---- Отрывок для чтения
Всего росписью в середине девятнадцатого века в Городецкой округе, по земской справке, занимались тридцать четыре семьи, в которых насчитывалось около семидесяти мастеров. Рассказы односельчан рисуют нам их как людей с достаточно широким кругозором, у которые в доме можно было найти книжку и газету… Они не только владели в совершенстве своим мастерством, но могли переписать старинную рукопись, подновить икону и фреску в церкви. Осенью и зимой, когда не работали по хозяйству, каждый мастер успевал за неделю изготовить (в этом участвовали и другие члены семьи) и расписать пятнадцать-двадцать донец. Кто-нибудь из семей их потом и на базары возил в Городец или в Нижний Новгород, или еще дальше. И охотней всего там разбирали конечно, самые затейливые, интересные и красочные, которые писались Лазарем и Антоном Мельниковыми Гаврилой Лаврентьевичем Поляковым, Василием Клементьевичем Лебедевым, Александром Федоровичем Сундуковым, Егором Тихоновичем Крюковым. Их было еще пять братьев-художников Крюковых-то.
--------
• _Задание_: Соответствуют ли отрывку о городецкой росписи эти утверждения? Ответьте на каждое «да» или «нет» и дословно процитируйте слова текста, которые это решают. 1. В середине девятнадцатого века росписью в Городецкой округе занимались тридцать четыре семьи. 2. Донца мастера изготавливали и расписывали только летом. 3. На базарах охотнее всего покупали самые простые донца. Записи для работы не понадобятся.
---- Предоставленные записи
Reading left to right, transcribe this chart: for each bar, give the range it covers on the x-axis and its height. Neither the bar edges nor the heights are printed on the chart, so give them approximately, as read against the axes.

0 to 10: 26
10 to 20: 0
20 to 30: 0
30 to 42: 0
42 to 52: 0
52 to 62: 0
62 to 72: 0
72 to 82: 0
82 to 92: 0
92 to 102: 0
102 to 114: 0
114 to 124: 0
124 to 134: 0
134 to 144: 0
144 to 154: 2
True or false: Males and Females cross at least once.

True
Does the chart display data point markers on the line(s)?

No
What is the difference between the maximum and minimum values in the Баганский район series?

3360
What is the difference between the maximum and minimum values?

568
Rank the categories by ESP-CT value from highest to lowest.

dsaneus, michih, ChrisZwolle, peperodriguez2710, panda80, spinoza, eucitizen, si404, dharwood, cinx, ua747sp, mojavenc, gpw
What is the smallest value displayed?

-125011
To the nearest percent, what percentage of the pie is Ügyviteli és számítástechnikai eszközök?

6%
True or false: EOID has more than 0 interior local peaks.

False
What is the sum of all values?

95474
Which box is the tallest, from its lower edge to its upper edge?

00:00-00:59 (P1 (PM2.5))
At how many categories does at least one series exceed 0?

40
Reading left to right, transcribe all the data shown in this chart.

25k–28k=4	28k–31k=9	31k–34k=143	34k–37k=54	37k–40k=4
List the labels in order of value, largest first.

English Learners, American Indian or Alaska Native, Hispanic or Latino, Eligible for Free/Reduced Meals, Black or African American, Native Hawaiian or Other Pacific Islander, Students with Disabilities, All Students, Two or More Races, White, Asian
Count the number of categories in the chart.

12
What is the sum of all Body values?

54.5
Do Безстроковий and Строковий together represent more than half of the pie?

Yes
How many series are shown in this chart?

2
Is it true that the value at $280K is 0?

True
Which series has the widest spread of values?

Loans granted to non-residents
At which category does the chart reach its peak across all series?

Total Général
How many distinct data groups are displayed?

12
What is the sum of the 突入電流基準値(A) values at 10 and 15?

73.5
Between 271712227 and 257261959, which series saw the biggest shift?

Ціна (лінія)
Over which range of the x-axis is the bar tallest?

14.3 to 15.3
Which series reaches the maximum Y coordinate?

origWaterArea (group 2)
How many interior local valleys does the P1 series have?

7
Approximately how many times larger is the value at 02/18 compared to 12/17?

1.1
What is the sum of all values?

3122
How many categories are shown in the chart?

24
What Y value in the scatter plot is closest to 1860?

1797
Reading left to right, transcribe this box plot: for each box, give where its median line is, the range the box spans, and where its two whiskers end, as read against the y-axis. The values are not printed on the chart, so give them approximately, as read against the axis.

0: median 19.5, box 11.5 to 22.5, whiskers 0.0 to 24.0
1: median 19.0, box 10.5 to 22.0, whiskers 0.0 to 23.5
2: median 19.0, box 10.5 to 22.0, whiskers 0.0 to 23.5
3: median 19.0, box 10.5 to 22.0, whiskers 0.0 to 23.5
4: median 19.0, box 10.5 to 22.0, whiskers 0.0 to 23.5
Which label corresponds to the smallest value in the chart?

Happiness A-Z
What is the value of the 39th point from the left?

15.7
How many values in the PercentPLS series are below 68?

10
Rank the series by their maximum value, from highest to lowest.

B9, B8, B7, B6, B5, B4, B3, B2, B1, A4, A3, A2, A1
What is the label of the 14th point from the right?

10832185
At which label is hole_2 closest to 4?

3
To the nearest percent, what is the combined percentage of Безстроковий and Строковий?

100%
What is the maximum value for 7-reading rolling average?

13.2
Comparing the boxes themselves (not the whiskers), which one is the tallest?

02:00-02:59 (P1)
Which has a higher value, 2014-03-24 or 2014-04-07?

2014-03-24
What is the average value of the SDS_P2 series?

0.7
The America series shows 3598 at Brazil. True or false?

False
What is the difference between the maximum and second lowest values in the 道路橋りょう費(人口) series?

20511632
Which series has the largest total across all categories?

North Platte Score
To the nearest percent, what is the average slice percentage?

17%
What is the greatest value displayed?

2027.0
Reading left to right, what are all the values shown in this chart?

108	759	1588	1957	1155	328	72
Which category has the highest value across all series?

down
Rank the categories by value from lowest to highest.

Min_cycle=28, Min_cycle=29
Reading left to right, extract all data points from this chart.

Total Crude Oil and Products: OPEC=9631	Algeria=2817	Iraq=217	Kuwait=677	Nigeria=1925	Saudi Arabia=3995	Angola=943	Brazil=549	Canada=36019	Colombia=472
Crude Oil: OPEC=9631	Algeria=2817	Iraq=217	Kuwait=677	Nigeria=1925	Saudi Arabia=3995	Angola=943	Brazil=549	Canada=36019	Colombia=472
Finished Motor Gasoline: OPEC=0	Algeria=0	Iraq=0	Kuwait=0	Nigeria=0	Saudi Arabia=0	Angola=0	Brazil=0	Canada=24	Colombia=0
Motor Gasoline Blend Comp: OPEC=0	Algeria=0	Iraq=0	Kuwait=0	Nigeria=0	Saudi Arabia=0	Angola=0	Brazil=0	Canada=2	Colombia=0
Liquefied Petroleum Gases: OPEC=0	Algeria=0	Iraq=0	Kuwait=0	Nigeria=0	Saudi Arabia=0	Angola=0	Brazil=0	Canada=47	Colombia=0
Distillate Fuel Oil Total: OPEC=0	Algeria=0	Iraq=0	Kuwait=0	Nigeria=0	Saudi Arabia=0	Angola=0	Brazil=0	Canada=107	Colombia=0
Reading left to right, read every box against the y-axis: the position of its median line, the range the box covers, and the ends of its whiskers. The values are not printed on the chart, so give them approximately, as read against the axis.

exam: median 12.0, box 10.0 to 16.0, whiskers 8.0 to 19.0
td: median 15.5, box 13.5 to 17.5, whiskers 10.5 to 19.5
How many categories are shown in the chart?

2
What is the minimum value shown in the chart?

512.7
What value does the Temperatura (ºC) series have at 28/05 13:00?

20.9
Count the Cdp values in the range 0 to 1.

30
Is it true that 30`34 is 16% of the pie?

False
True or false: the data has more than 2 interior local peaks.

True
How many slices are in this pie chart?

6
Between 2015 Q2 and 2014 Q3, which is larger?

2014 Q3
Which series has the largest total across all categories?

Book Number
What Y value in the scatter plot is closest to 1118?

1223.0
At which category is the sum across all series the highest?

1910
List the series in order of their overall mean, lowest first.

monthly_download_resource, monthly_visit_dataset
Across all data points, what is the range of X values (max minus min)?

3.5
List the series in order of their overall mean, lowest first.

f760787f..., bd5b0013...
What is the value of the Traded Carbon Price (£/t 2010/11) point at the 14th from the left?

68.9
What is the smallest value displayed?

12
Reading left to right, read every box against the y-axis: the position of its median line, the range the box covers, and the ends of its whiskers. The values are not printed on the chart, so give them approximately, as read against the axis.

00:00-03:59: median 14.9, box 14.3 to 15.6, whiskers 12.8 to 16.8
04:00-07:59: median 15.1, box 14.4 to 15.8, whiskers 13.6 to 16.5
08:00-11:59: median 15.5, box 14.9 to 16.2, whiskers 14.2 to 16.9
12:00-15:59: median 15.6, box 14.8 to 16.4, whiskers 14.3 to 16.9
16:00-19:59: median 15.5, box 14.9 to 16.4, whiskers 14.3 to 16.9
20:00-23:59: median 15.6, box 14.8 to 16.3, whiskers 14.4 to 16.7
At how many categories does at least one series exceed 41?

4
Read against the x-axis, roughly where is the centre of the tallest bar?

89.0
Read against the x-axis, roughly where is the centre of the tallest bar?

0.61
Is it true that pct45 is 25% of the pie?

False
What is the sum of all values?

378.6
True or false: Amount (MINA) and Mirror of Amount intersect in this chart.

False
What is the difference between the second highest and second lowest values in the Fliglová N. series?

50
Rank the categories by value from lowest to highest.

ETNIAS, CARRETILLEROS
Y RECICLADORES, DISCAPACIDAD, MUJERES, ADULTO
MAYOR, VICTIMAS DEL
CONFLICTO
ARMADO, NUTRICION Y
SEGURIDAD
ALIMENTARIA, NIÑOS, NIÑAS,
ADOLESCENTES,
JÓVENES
--------
• _Ответ_:
1. Да: «занимались тридцать четыре семьи».
2. Нет: «Осенью и зимой, когда не работали по хозяйству».
3. Нет: «самые затейливые, интересные и красочные».